START Study material
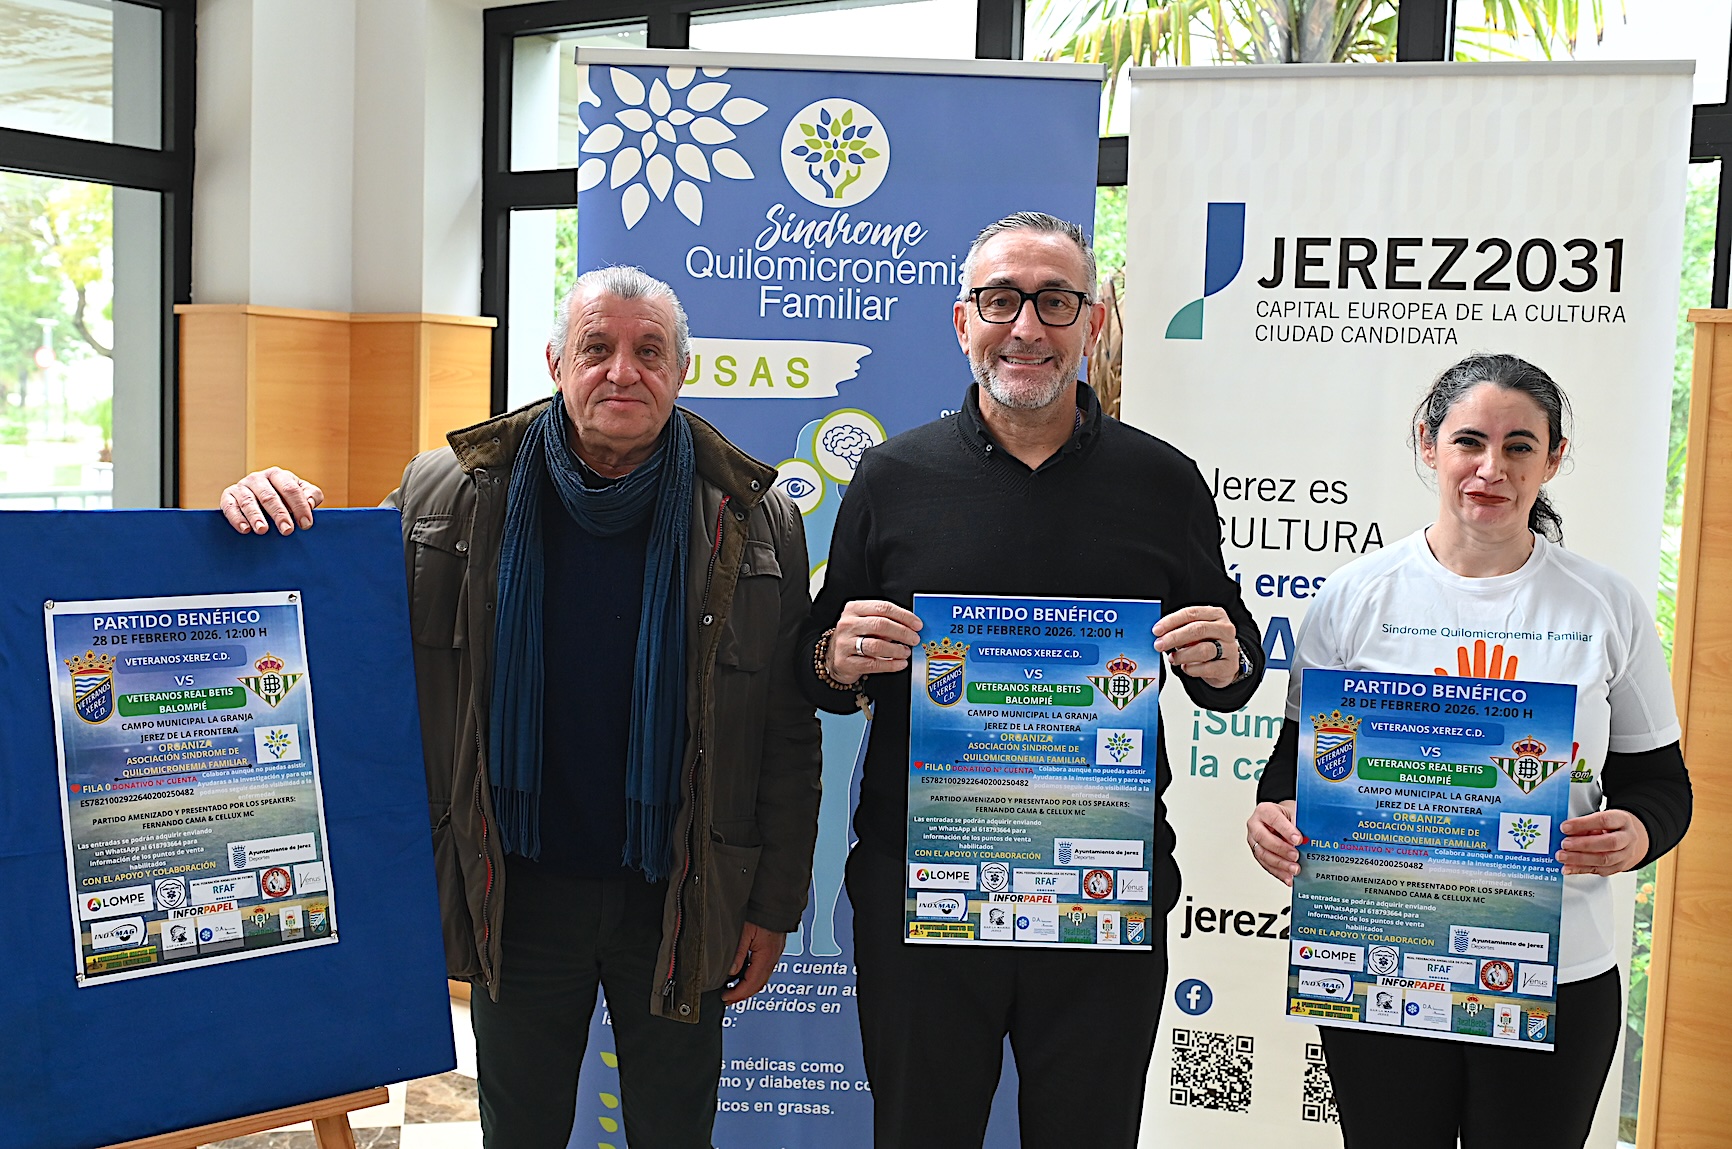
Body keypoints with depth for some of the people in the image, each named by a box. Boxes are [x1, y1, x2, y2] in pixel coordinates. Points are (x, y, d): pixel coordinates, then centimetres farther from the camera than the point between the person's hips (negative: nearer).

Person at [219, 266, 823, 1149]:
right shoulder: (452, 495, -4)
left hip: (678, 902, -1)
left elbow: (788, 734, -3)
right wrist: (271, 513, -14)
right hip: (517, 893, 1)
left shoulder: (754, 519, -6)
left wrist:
END Study material
_What you are asked to do_:
Can you reproduce the records above with "centimetres" changed to "centimeters" and nothing else altered, omitting the pictures?

_Your response_:
Body keypoints with depth for some of the people in the image, each named by a box. Boxes are [x1, y1, x2, y2] in pixel coordinates. Points are (x, y, d): pixel coordinates, then centimeters farther from the camera than the point between the person's hips (negative: nearer).

Person at [219, 266, 823, 1149]:
right shoulder: (452, 495, -4)
left hip: (678, 902, -1)
left elbow: (788, 734, -3)
right wrist: (271, 513, -14)
right hip: (517, 893, 1)
left shoulder: (754, 519, -6)
left wrist:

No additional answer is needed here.